Doğu’da olsun, Batı’da olsun, diktatörlere, zalimlere, haksızlıklara, ayrıcalıklara, baskılara, yolsuzluklara karşı mücadelede, herkese açık evrensel bir sesleniş olarak adilane bir ortak-insanlık öznelliğinde buluşarak yeryüzünde bir arada yaşama fikrinin tüm farklılıklara rağmen mümkün olduğunu gösterebilmek mi?

Her halükarda…

Doğu uygarlığı da, diğer tüm yaşayan uygarlıklar gibi, bir yaşam dinamiği olarak, kendi içinde çokluk, bölünme ve çatışma içermiyor muydu?

Tunus’tan Fas’a, Mısır’dan Suriye’ye öncelikle kendi içindeki Müslüman militarist-monarşi sentezli diktatörlerine karşı bir tarihsel uyanış ile ayaklanan Doğu-İslam uygarlığının özgürlükçü Müslüman gençlerinin haklılığı ve kolektif eylem gücü ortada değil miydi?

Ama…

İslam uygarlığının bu Müslüman gençleri, kendilerinin geleneksel Doğu toplumlarında yaptığı gibi, aynı şekilde kendi arkaik Batı-Hristiyan-kapitalist uygarlığına karşı ayaklanan Batı gençliğinin kendisinin zaten değiştirmek istediği bir başka arkaik-oligarşik toplum modelini mi arzulamış oluyorlardı bu durumda?

Yani…

Bu Müslüman gençler, Batı’da kendi insanları gözünde ayrıcalıklı-hiyerarşik zenginliği ve oligarşik temsili parlamenter sistemiyle eskimiş olanı, Doğu’da yenilik ve insanlığın geleceği olarak mı görüyorlardı?

Yoksa…

Bu Doğulu gençlik, kendi Müslüman askeri-monarşik toplumlarında kendi Müslüman emekçi halkının söz söyleme ve yönetime katılma hakkını gasp etmiş Müslüman diktatörlere karşı başlattıkları özgürlükçü kolektif eylemlerini, kadim Doğu-İslam uygarlığından, Batı dâhil yeryüzünde tüm insanlığa evrensel bir öneri olarak sunulabilecek yepyeni bir eşitlikçi demokratik toplum modeli yaratmak için mi yola çıkmışlardı?

Yani…

İlk kez İslam toplumlarında, kendi elleriyle yarattıkları kendi Müslüman diktatörlerine karşı “Defol” diye ayağa kalkan gençlik ve halk hareketlerinin devrimci gücü ortadaydı; ama bu güç, aynı zamanda, İslam uygarlığının içinden özgürlükçü ve eşitlikçi yeni bir evrensel kolektif-demokratik yaşam modelini yaratacak kurucu bir fikir de içeriyor muydu?

Yani…

Öncelikle kendi diktatörlerine “Defol” diyerek eskiye savaş açan kararlı bir gençlik hareketi ve halk dinamiği, tarihsel bir başlangıcın uyanışı olarak tüm dünyanın gözleri önündeydi, ama bu kolektif güçte, aynı zamanda tüm insanlığa evrensel olarak sunulabilecek yeniyi yaratıcı-kurucu bir fikir ve perspektif de var mıydı?

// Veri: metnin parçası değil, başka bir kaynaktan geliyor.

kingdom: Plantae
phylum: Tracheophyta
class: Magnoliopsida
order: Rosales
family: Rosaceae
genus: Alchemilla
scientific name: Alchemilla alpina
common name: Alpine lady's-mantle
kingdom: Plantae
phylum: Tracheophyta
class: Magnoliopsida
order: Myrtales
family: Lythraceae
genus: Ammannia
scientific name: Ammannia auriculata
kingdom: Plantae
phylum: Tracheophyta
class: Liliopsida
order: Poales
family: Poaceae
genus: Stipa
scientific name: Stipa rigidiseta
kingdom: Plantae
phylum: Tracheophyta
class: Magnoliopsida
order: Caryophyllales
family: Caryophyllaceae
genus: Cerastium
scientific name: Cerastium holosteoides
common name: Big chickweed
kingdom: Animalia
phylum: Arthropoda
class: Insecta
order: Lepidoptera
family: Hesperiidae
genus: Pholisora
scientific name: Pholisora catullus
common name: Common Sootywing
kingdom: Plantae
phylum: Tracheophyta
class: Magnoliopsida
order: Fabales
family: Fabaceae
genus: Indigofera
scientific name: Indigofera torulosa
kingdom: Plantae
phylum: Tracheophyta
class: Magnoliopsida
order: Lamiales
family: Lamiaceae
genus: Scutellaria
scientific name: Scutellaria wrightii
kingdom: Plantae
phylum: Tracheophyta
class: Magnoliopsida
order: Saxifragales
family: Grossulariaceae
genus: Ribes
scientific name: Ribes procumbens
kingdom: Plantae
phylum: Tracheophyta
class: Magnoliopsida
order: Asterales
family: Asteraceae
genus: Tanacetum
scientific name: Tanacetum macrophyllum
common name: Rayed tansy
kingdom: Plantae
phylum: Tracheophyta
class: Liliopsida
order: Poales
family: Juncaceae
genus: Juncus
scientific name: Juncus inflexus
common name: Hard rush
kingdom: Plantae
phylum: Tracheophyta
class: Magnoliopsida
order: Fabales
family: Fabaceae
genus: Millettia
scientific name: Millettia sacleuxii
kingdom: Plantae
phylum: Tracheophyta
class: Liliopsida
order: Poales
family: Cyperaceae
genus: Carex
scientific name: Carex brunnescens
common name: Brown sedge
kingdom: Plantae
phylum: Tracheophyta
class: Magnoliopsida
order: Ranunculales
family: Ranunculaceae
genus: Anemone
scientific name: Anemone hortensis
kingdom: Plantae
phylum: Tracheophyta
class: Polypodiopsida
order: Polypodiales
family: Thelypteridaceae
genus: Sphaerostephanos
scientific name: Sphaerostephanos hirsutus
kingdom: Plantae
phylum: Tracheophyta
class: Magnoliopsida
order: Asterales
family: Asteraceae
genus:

Varsa, bu perspektif; neden fikir yerine şiddeti, özgürlük yerine baskıyı, eşitlik yerine hiyerarşiyi tercih eden Müslüman Kardeşler’in İslamcı partileri, Askeri cunta ve Cihatçı Selefilerin silahlı güçleri tarafından gasp edilerek, başlangıçta reddedilen arkaik-otoriter-militarist iktidar ve toplum modellerine geri dönüldü?

Diğer tüm uygarlıklar gibi çokluk, bölünme ve çatışma içeren Doğu-İslam uygarlığı içinden, neden eşitlik, özgürlük ve adalet isteyen gençlik ve halk haraketlerin barışçıl tercihi, şu an için (Tunus hariç) iç savaşlarlarla, cuntacı ve teokratik devlet modelleriyle militarize edilerek bir an için boğulabildi?

Neden Doğu-İslam uygarlığının yaşam dinamiği olan bu çokluğun, bölünmenin ve çatışmanın, yeniyi yaratıcı barışçıl diyalektiği; özde aynı olan bir yandan askeri bir cuntaya diğer yandan da militarist bir siyasi islam devleti anlayışına indirgenerek, şimdilik önü kesilebildi?

Liberal-kapitalizmin hiyerarşik zenginliğine ve temsili parlamenter sistemin oligarşisine alternatif yaratıcı-kurucu bir eşitlikçi ve özgürlükçü demokratik toplum fikri bulunmuyorsa; halk hareketlerini ardından gelen, “ikinci bıçak” denilen her türden oportünistlerin ve parlamenter temsili sistem oligarklarının gençlik ve halk ayaklanmalarının devrimci gücünü gasp etmesi kaçınılmaz mıdır?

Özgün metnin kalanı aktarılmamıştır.